Start of Block

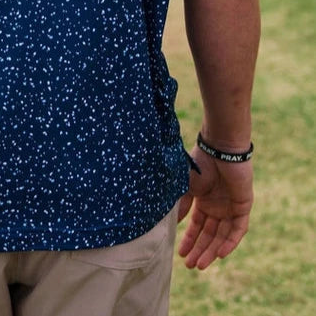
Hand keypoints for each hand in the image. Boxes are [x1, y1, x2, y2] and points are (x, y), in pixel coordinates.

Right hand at [177, 145, 252, 269]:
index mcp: (203, 200)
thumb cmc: (200, 164)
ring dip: (212, 250)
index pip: (197, 225)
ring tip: (201, 265)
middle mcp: (217, 206)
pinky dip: (230, 242)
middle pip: (209, 233)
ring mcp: (231, 206)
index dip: (189, 240)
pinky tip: (221, 254)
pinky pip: (238, 229)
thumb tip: (172, 224)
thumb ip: (181, 206)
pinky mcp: (243, 206)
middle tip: (190, 267)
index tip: (180, 254)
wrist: (219, 149)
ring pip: (222, 235)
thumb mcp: (186, 187)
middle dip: (200, 250)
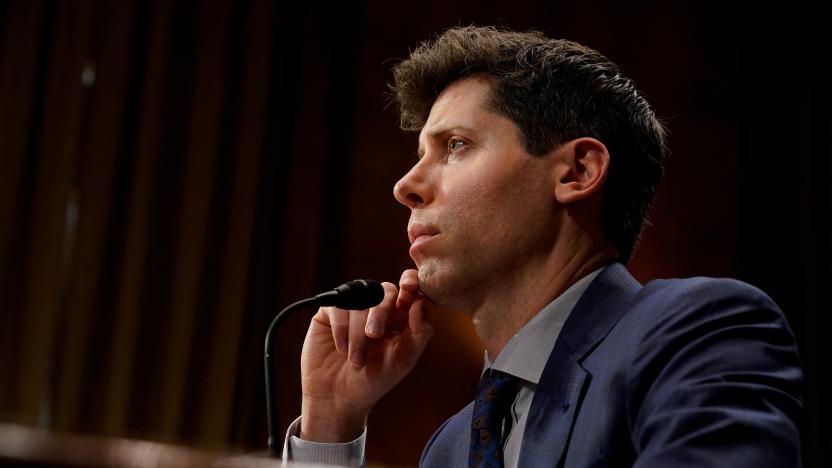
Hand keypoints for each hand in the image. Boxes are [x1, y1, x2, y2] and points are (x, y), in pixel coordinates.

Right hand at [298, 269, 432, 441]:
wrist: (337, 397)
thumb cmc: (374, 380)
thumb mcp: (403, 359)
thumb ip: (419, 331)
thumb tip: (422, 302)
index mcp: (401, 316)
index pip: (410, 287)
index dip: (411, 283)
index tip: (408, 292)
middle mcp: (378, 307)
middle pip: (385, 291)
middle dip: (380, 312)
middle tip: (374, 335)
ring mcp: (354, 307)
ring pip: (360, 298)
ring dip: (358, 331)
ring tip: (356, 360)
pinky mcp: (330, 312)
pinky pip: (338, 306)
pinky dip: (341, 328)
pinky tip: (341, 349)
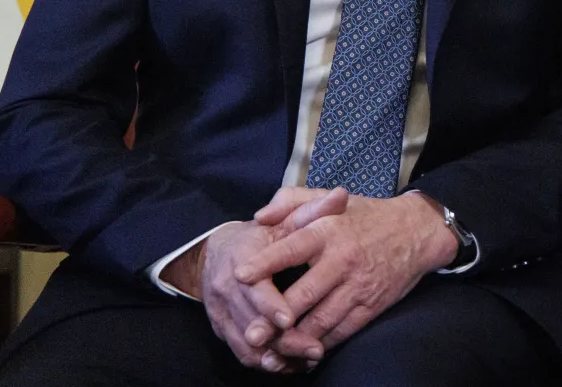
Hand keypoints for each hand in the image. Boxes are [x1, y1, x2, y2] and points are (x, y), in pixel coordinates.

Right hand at [160, 191, 340, 373]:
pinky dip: (265, 361)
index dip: (269, 304)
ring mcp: (221, 311)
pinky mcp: (223, 328)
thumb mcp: (286, 219)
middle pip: (252, 320)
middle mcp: (225, 287)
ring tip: (306, 360)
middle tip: (311, 349)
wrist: (219, 252)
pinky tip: (288, 365)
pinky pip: (241, 352)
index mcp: (241, 257)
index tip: (287, 318)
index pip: (254, 285)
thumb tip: (342, 196)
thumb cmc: (263, 235)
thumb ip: (314, 210)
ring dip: (277, 354)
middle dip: (281, 337)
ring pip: (247, 342)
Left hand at [234, 190, 459, 360]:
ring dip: (293, 340)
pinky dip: (319, 344)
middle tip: (251, 334)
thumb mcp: (331, 199)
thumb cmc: (366, 216)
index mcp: (329, 231)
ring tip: (270, 351)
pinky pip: (341, 332)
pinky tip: (301, 350)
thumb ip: (292, 201)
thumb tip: (259, 216)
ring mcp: (358, 285)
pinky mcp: (371, 306)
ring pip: (320, 321)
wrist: (417, 232)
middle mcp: (343, 259)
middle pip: (303, 295)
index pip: (292, 248)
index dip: (265, 263)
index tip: (239, 276)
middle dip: (275, 318)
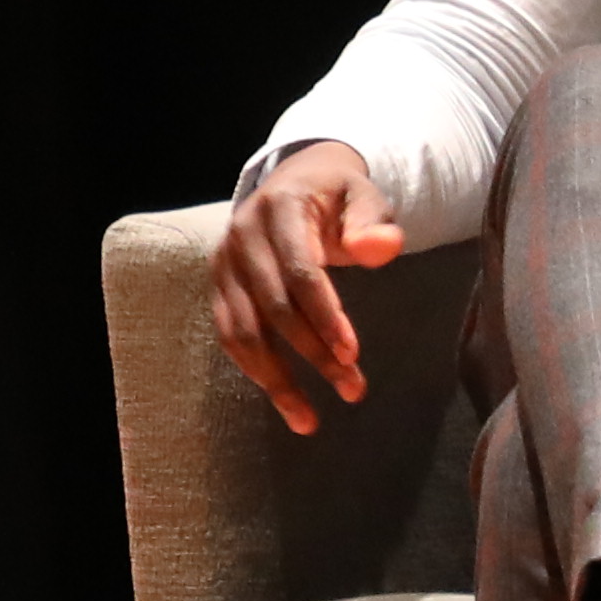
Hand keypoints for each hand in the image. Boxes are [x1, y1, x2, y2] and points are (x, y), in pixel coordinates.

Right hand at [208, 142, 406, 438]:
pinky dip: (255, 371)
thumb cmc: (337, 196)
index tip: (352, 354)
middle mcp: (241, 236)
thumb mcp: (364, 196)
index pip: (300, 270)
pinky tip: (284, 399)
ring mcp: (224, 264)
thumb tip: (381, 249)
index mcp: (278, 208)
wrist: (294, 180)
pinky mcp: (219, 288)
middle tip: (353, 390)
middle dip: (312, 355)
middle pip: (272, 308)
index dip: (325, 316)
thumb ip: (373, 222)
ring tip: (308, 421)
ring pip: (242, 332)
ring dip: (276, 380)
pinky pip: (230, 337)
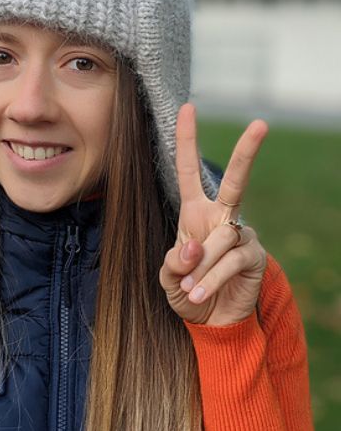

End of Block

• [WHAT IS BEING ASKED]
Output the lines, exactly: the first line of the entries above, every line after it, and the line with "middle dip: (200, 250)" as the last. No pictures.

• [TASK OUTPUT]
Hand keypoints for each hand in the image. Boxes are [x1, y1, x2, y2] and points are (x, y), in pixel coordinates.

Right hand at [177, 145, 252, 269]:
index mcp: (203, 200)
thumb cmc: (200, 164)
ring dip: (212, 250)
index pip: (197, 225)
ring tip: (201, 265)
middle mcp: (217, 206)
pinky dip: (230, 242)
middle pip: (209, 233)
ring mcp: (231, 206)
index dip: (189, 240)
pinky tip: (221, 254)
pinky pip: (238, 229)
thumb tip: (172, 224)
thumb ip: (181, 206)
pinky mcp: (243, 206)
middle tip: (190, 267)
index tip: (180, 254)
wrist: (219, 149)
ring pip: (222, 235)
thumb mcp: (186, 187)
middle dip: (200, 250)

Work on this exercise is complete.